Nun also die Orgelsinfonie von Camille Saint-Saëns. Gewaltig der vollgriffige C-Dur-Akkord der Orgel, der das Maestoso einleitet, den zweiten Teil des zweiten Satzes. Gewaltig, aber in stilgerechter Registrierung mit mächtigem Pedal, starken Grundtönen, bestimmenden Zungenregistern, nur eben, wenn ich richtig gehört habe, ohne Mixturen. Dasselbe gilt angewandt für den lange liegenden Schlussakkord ebenfalls in C-Dur, zu dem die Pauke das majestätische, hier aber nicht pathetisch aufgeladene Ritardando durchführt. Sehr markant dagegen kurz zuvor jener Abstieg im Pedal, der in vielen Wiedergaben zu schwach gerät. Das war alles sehr überzeugend im Geist der spätromantischen Orgelpraxis gehalten. Nicht weniger packend gerieten jedoch die drei vorangehenden Teile der Sinfonie, in denen das Tonhalle-Orchester Zürich unter der Leitung seines Musikdirektors Paavo Järvi und Christian Schmitt an der Orgel die Farbenpracht und die Emotionalität des klanglich höchst abwechslungsreichen Werks in aller Pracht zur Geltung brachten. So war denn eins zu eins zu erleben, was das neue Instrument an Sinnlichkeit und, vor allem, an Beweglichkeit einzubringen vermag: die Orgel als das andere Orchester.

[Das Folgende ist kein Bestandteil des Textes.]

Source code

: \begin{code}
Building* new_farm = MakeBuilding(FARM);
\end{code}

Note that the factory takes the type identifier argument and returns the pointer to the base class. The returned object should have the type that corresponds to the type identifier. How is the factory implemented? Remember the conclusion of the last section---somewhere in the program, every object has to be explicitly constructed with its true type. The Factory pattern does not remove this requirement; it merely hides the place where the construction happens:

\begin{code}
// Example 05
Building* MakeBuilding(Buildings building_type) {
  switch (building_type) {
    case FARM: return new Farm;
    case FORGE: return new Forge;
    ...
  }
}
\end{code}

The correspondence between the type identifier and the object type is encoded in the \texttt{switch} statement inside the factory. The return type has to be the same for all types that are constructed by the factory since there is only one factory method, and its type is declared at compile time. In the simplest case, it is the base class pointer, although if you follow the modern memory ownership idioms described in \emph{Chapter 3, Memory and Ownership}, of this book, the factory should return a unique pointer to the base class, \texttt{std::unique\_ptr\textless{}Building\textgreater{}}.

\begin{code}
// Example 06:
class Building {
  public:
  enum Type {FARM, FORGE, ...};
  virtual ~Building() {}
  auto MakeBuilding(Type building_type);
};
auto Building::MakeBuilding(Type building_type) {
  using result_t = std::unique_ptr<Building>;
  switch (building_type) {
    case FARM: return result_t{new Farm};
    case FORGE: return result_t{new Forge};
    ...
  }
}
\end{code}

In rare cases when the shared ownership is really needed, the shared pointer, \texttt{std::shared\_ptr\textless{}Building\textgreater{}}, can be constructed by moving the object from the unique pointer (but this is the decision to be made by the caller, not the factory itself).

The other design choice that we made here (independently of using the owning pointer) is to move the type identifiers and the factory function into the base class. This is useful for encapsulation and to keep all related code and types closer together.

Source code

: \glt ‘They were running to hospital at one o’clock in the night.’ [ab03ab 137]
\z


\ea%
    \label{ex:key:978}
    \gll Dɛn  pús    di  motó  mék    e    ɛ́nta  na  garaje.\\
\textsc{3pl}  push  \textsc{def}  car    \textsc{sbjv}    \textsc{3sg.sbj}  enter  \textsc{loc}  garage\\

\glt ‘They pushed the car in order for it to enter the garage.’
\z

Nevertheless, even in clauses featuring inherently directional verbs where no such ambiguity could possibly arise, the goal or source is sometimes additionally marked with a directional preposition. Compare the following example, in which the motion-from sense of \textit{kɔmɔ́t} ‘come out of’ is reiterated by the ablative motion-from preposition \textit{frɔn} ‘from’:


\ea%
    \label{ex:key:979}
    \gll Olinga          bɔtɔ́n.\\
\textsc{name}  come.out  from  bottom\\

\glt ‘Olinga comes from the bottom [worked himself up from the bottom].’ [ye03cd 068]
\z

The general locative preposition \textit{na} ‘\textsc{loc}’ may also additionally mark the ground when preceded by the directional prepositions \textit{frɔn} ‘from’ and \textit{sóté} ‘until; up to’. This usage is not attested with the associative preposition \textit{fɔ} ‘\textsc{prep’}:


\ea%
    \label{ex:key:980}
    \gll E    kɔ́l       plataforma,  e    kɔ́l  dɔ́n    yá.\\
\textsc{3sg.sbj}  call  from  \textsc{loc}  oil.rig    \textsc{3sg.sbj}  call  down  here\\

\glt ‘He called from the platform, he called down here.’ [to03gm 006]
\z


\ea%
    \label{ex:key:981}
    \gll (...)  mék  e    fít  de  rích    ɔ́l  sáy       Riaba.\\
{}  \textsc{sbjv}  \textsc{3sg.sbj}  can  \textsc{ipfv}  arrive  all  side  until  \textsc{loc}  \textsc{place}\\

Oder: die Orgel als das weit in den Raum hinein vergrösserte Klavier. In der Orgelnacht war es zu erfahren, als Christan Schmitt in wahrhaft magistraler Darstellung Franz Listzs Fantasie und Fuge über den Choral «Ad nos, ad salutarem undam» aus Giacomo Meyerbeers Oper «Le Prophète» zum Klingen brachte. Das halbstündige Stück, in dem sich Horribilitäten sondergleichen auftürmen, existiert auch in einer von Ferruccio Busoni erstellten Fassung für Klavier; Igor Levit spielte sie im Herbst 2018 beim Lucerne Festival. Tatsächlich handelt es sich bei «Ad nos» um ein Klavierstück für die Orgel – allerdings für eine Orgel, die der Phantasie des Komponisten gerecht zu werden vermag. Die neue Zürcher Kuhn-Orgel vermag es in denkbar bester Weise. Nicht nur bietet die Disposition ausreichend farbliche und dynamische Möglichkeiten, mit seinem Spektrum an digitalen Steuerungen stellt das Instrument enorme technische Möglichkeiten zur Verfügung. Komponisten von heute wissen das zu nutzen. In seinem Präludium «Vision in Flames» bietet der Japaner Akiro Nishimura ein Feuerwerk an Effekten, dass man in Ah und Oh ausbricht – auch weil Marco Amherd, der 1988 geborene Musiker und Wirtschaftswissenschafter, der zurzeit das Davos Festival leitet, die Partitur so blendend umsetzte. Daneben gab es erheiterndes wie die Paganini-Variationen für Orgelpedal, die von der jungen deutschen Organistin Anna-Victoria Baltrusch nicht weniger brillant realisiert wurden. Oder Prélude, fugue et variations von César Franck nicht für Klavier, sondern in einer vom Komponisten stammenden Einrichtung für Orgel und Konzertflügel – mit Christian Schmitt und Peter Solomon.

Die Orgel ist nicht das, wofür wir sie halten. Sie ist weit mehr. In der Tonhalle Zürich kann es erkundet werden. Weiter geht es im Juni kommenden Jahres mit einem Internationalen Orgelfestival.

Die Orgel in der Tonhalle Zürich. Herausgegeben von Lion Galluser und Michael Meyer. Tonhalle-Gesellschaft Zürich und Orgelbau Kuhn Männedorf, Zürich 2021. 58 S., zahlreiche Abbildungen.